WHAT YOU SHOULD DO.
In the records below, print each line exactly and leave every image out.

[[ DATA FOR ANALYSIS, beginning ]]

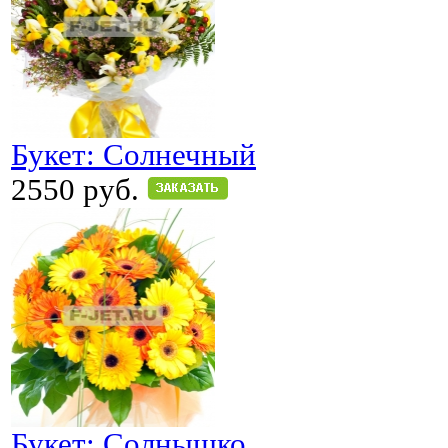
Букет: Солнечный
2550 руб.
Букет: Солнышко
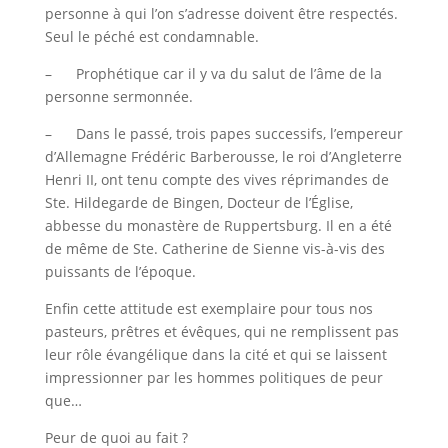
personne à qui l’on s’adresse doivent être respectés.
Seul le péché est condamnable.
– Prophétique car il y va du salut de l’âme de la
personne sermonnée.
– Dans le passé, t
rois papes successifs, l’empereur
d’Allemagne Frédéric Barberousse, le roi d’Angleterre
Henri II, ont tenu compte des vives réprimandes de
Ste.
Hildegarde de Bingen, Docteur de l’Église,
abbesse du monastère de Ruppertsburg. Il en a été
de même de Ste. Catherine de Sienne vis-à-vis des
puissants de l’époque.
Enfin cette attitude est exemplaire pour tous nos
pasteurs, prêtres et évêques, qui ne remplissent pas
leur rôle évangélique dans la cité et qui se laissent
impressionner par les hommes politiques de peur
que…
Peur de quoi au fait ?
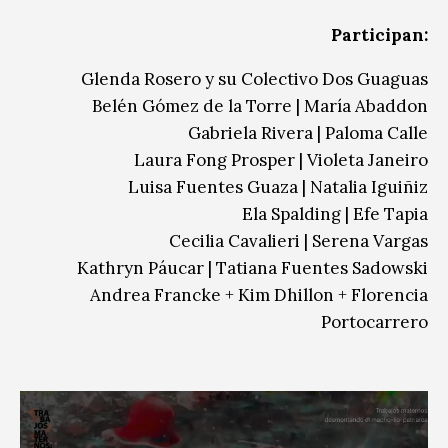
Participan:
Glenda Rosero y su Colectivo Dos Guaguas
Belén Gómez de la Torre
|
María Abaddon
Gabriela Rivera
|
Paloma Calle
Laura Fong Prosper
|
Violeta Janeiro
Luisa Fuentes Guaza
|
Natalia Iguiñiz
Ela Spalding
|
Efe Tapia
Cecilia Cavalieri
|
Serena Vargas
Kathryn Páucar
|
Tatiana Fuentes Sadowski
Andrea Francke + Kim Dhillon + Florencia
Portocarrero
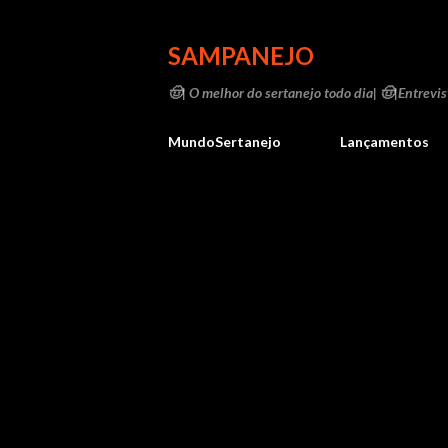
SAMPANEJO
🤠| O melhor do sertanejo todo dia| 🤠|Entrevist
MundoSertanejo
Lançamentos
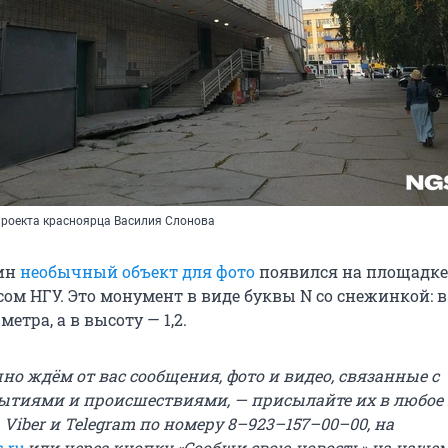
-проекта красноярца Василия Слонова
дин
необычный объект для фото
появился на площадке
ом НГУ. Это монумент в виде буквы N со снежинкой: 
 метра, а в высоту — 1,2.
о ждём от вас сообщения, фото и видео, связанные с
ытиями и происшествиями, — присылайте их в любое
 Viber и Telegram по номеру 8–923–157–00–00, на
.ru
или через кнопку «Сообщи свою новость» на нашем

[[ DATA FOR ANALYSIS, end ]]

EXERCISE SOLUTION.
Букет: Солнечный
2550 руб.
Букет: Солнышко
personne à qui l’on s’adresse doivent être respectés.
Seul le péché est condamnable.
– Prophétique car il y va du salut de l’âme de la
personne sermonnée.
– Dans le passé, t
rois papes successifs, l’empereur
d’Allemagne Frédéric Barberousse, le roi d’Angleterre
Henri II, ont tenu compte des vives réprimandes de
Ste.
Hildegarde de Bingen, Docteur de l’Église,
abbesse du monastère de Ruppertsburg. Il en a été
de même de Ste. Catherine de Sienne vis-à-vis des
puissants de l’époque.
Enfin cette attitude est exemplaire pour tous nos
pasteurs, prêtres et évêques, qui ne remplissent pas
leur rôle évangélique dans la cité et qui se laissent
impressionner par les hommes politiques de peur
que…
Peur de quoi au fait ?
Participan:
Glenda Rosero y su Colectivo Dos Guaguas
Belén Gómez de la Torre
|
María Abaddon
Gabriela Rivera
|
Paloma Calle
Laura Fong Prosper
|
Violeta Janeiro
Luisa Fuentes Guaza
|
Natalia Iguiñiz
Ela Spalding
|
Efe Tapia
Cecilia Cavalieri
|
Serena Vargas
Kathryn Páucar
|
Tatiana Fuentes Sadowski
Andrea Francke + Kim Dhillon + Florencia
Portocarrero
SAMPANEJO
🤠| O melhor do sertanejo todo dia| 🤠|Entrevist
MundoSertanejo
Lançamentos
-проекта красноярца Василия Слонова
дин
необычный объект для фото
появился на площадке
ом НГУ. Это монумент в виде буквы N со снежинкой: 
 метра, а в высоту — 1,2.
о ждём от вас сообщения, фото и видео, связанные с
ытиями и происшествиями, — присылайте их в любое
 Viber и Telegram по номеру 8–923–157–00–00, на
.ru
или через кнопку «Сообщи свою новость» на нашем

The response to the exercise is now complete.